#### [EXCERPT PROVIDED]
——

Leon's Weblog

October 13, 2005

PHP Application Framework Design: 4 – Forms and Events

Filed under: Software Dev — Leon @ 9:41 am

This is part 4 of a multi-part series on the design of a complete application framework written in PHP. In part 1, we covered the basic class structure of the framework and laid out the scope of the project. The second part described methods for managing users and session data. The third part described a practical implementation of page templates. In this fourth and final section, we will expand on our implementation of page templates to provide the web application persistent form data capabilities. We will also apply the framework to built an error page and a page dispatcher.

Forms

If you’ve read Part 3 and felt a little gypped, you are right. The fact of the matter is that our use of templates as described in that article is not quite practical. One template for the entire application. Really? Does that mean each page has to have exactly the same layout? Of course not. The part that was not entirely stated was that the page templates described the general principle for separating the presentation layer out from the application logic. Now that this is established, we can look into applying these templates more practically. For starters, it is reasonable to have a global template as long as there is some provision for customizing each page. Ergo forms.

Forms are actually nothing more than a template within a template. In fact the class_form.php class actually inherits from the class_template.php class. In the global template we put a place-holder for the form, <?=$form;?>, and then in the code set the $form variable of the page template to the result of fetching another template for the form. The form template itself does not necessarily have to have an HTML form element; but, since web application frequently deal with dynamic content, you will usually want to place the form tag into the the
template anyway. Now that we have solved that problem lets discuss the real power of forms: data.

Persistent Data

One of the difficulties in writing web applications is maintaining persistent data across multiple submits of the same page. This is not a problem for thick client applications because all of the data is stored in the client’s memory. Since HTTP is a stateless protocol, however, we have to collect all the variables that were submitted using the POST or GET methods and send them back to the client with every single post back. Traditional web sites don’t have to do this because every page is designed to do only one task so it gets submitted only once. The difference is that we are writing a web applications where each page is a modular entity. If we were to write a separate page for every button that’s contained on the page then we would have an order of magnitude more pages to maintain. Furthermore, the very concept of a button (in a traditional thick client sense) doesn’t exist in HTML. Yes you have something that looks like a button control but all it does is submit a page. Its up to us to connect the server side logic and have it execute when that button is clicked.

——

#### [THE DATA]
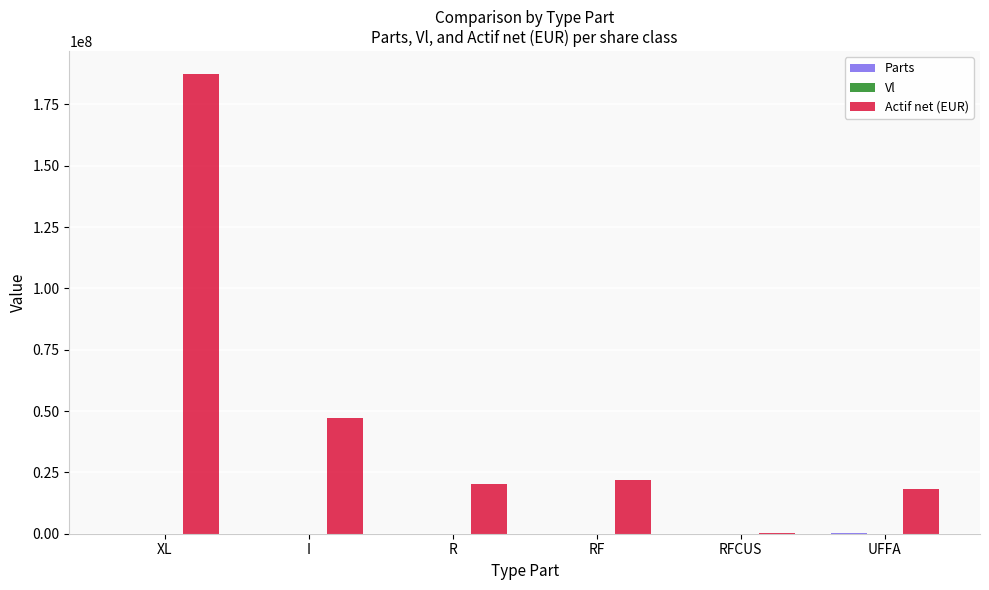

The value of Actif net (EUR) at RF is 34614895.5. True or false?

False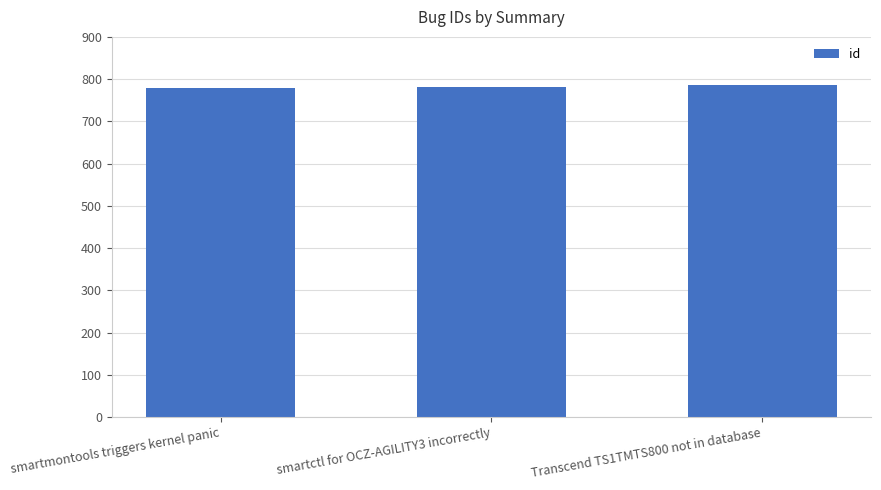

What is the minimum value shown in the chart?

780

——

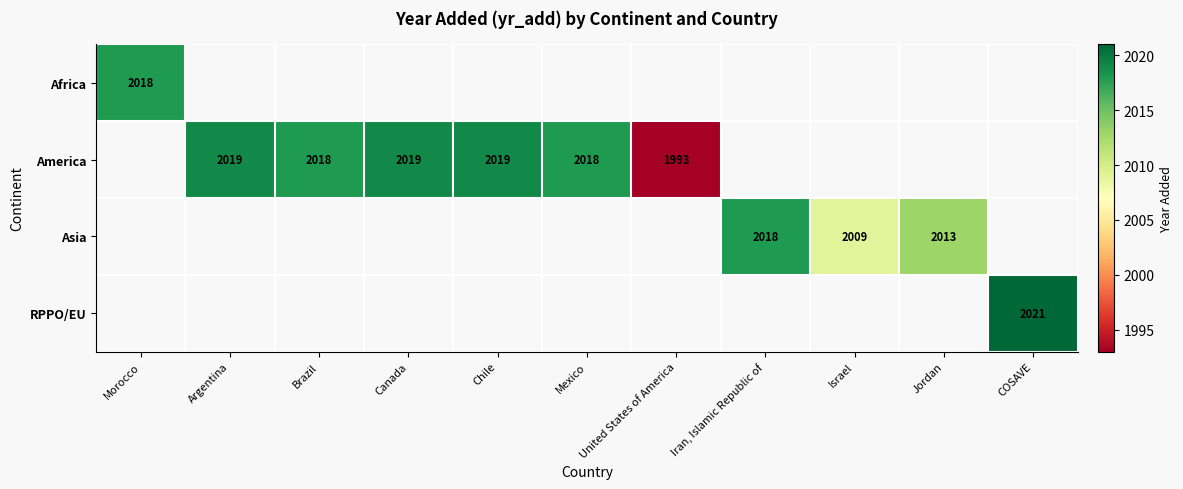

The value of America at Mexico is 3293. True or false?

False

——

#### [GOAL OF THE EXERCISE]
Write the continuation of the weblog post on PHP framework forms and persistent data, picking up right after its last sentence. None of the entries is needed here.

#### [WRITTEN RESPONSE]
Another point about data is that not all of it gets submitted during a HTTP connection. What about the data that is generated at the server and needs to be maintained inside each page. For example, lets say you are displaying a table of data and want to remember which column was used to sort the data. You can store this in a hidden input control inside the form; but, if your page has many of these kinds of properties, then you may not want the overhead and burden of maintaining all of them this way. What other choice do you have?

If you look at the template class carefully, you will notice that everything that we are considering data is just a value that needs to be embedded somewhere within our page template. If we store this data across post backs, then we don’t have to worry about maintaining the other data that gets submitted with each page. This is precisely the what the form class does. We save all the variables just before we output the form to the client and load them back as soon as the form class gets instantiated. All the form variables are stored in a hidden input control named __FORMTATE. If you are familiar with ASP.NET way of doing things then you will realize that this a very similar approach. Note that when using the framework you do not have to worry about how this happens because the form class updates the information accordingly and even updates the values that were submitted during the last post-back. The one cumbersome issue with this approach is that any form property that corresponds to an actual control on the form (i.e. an item that sends a name/value pair with the page request) needs to be indicated to the form class so that the form properties can be automatically updated with the latest value send back. This is why we need to pass a $form_controls array when instantiating the form class. The code needed to maintain persistent form data is reproduced below.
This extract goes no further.